VIINA (Violent Incident Information from News Articles) is a comprehensive, near-real-time data system tracking events and territorial control during the 2022 Russian invasion of Ukraine. It provides granular, GIS-ready data derived from Ukrainian and Russian news reports, classified using machine learning. The project is valuable for students, journalists, policymakers, and researchers seeking detailed, up-to-date information on the conflict.
How It Works
VIINA processes news articles through automated web scraping, location extraction, and geocoding. A BERT-based transformer model classifies events into predefined categories (e.g., military operations, airstrikes, civilian casualties) and identifies involved actors. Territorial control is determined by a majority-vote system combining data from DeepStateMap, Institute for the Study of War, Wikipedia, and VIINA's own event reports, with ties broken by DeepStateMap.
Quick Start & Requirements
- Data is available as compressed CSV files (e.g.,
control_latest_2023.zip
, event_labels_latest_2023.zip
).
- No specific installation or runtime environment is required to access the data files.

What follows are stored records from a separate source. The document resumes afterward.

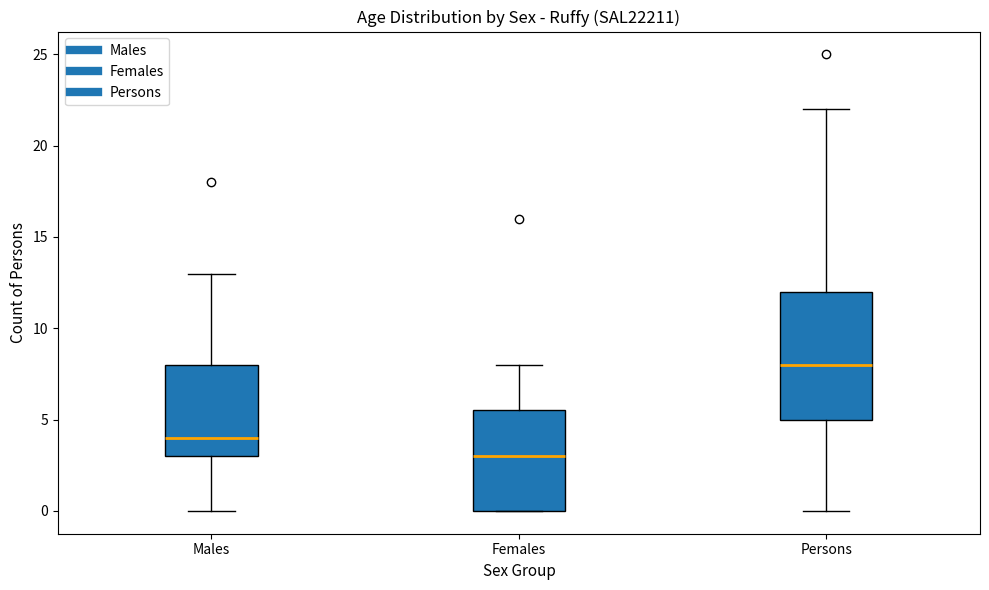

Where is the lower edge of the box for Females on the y-axis? The values are not printed on the chart, so give them approximately, as read against the axis.

0.0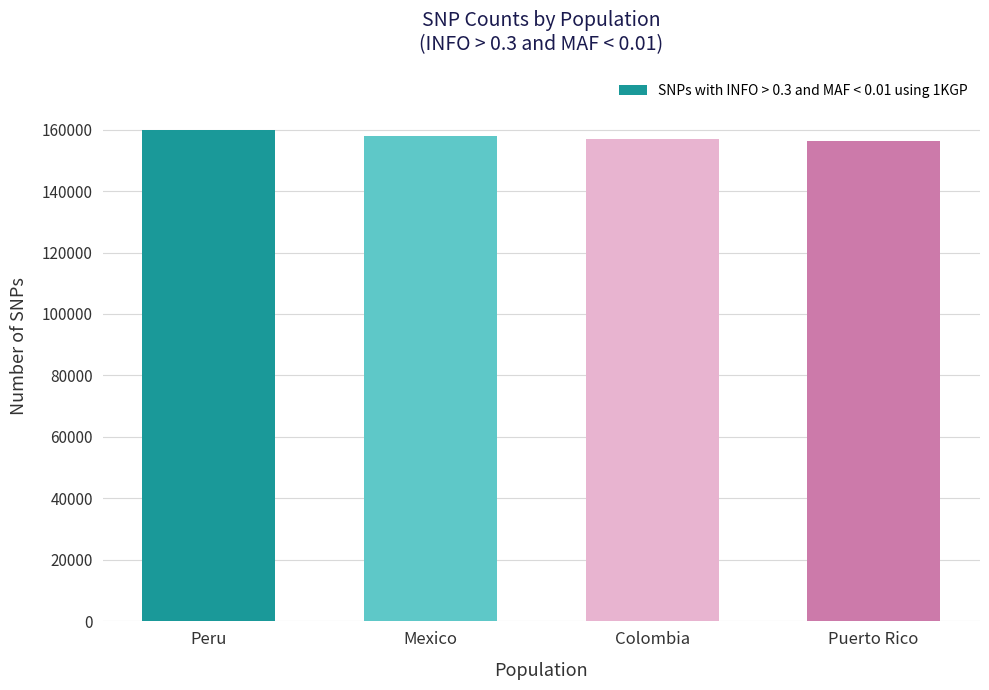

How many bars are there in total?

4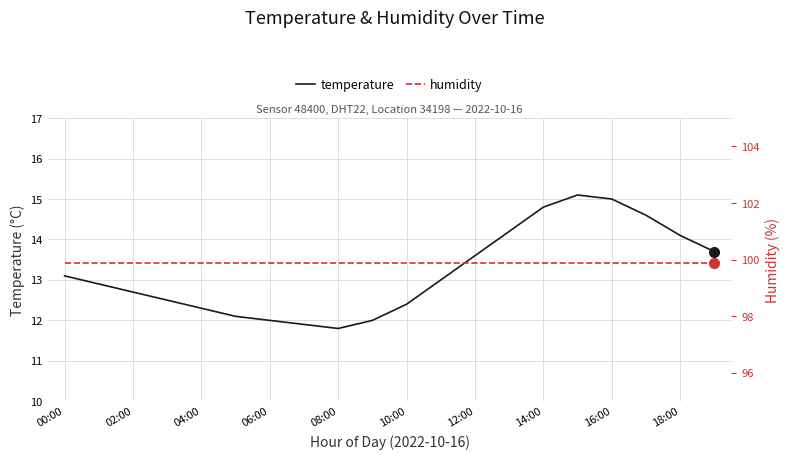

What position from the left is 13?

14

- GIS-ready data includes temporal precision down to the minute and full source information.
- Links to data archives and detailed documentation are provided in the README.
Highlighted Details
- Offers two distinct territorial control datasets: one based on GeoNames locations and another on Ukraine's KATOTTH administrative divisions.
- Event classification utilizes a fine-tuned BERT-base Slavic Cyrillic model, outperforming previous LSTM models across various event categories, with detailed AUC ROC statistics provided.
- Includes a "one-per-day" de-duplication filter for event reports, treating multiple reports of the same event type in a location on the same day as a single entry.
- Provides tessellated GeoJSON geometries for Ukrainian populated places to facilitate spatial analysis.
Maintenance & Community
- The project is maintained by Yuri M. Zhukov, Associate Professor at Georgetown University.
- Feedback and corrections are welcomed via email.
- Previous versions of the data are available upon request.
Licensing & Compatibility
- Data is licensed under the Open Database License (ODbL) v1.0.
- Users must attribute any public use and share adapted versions under the same ODbL license.
- Compatible with commercial and closed-source use, provided attribution and share-alike clauses are met.
Limitations & Caveats
- The README advises caution for event categories with low out-of-sample AUC scores (below 0.80), particularly those with very few positive examples in the evaluation set.
- Data sources and classification models are subject to change as the conflict evolves.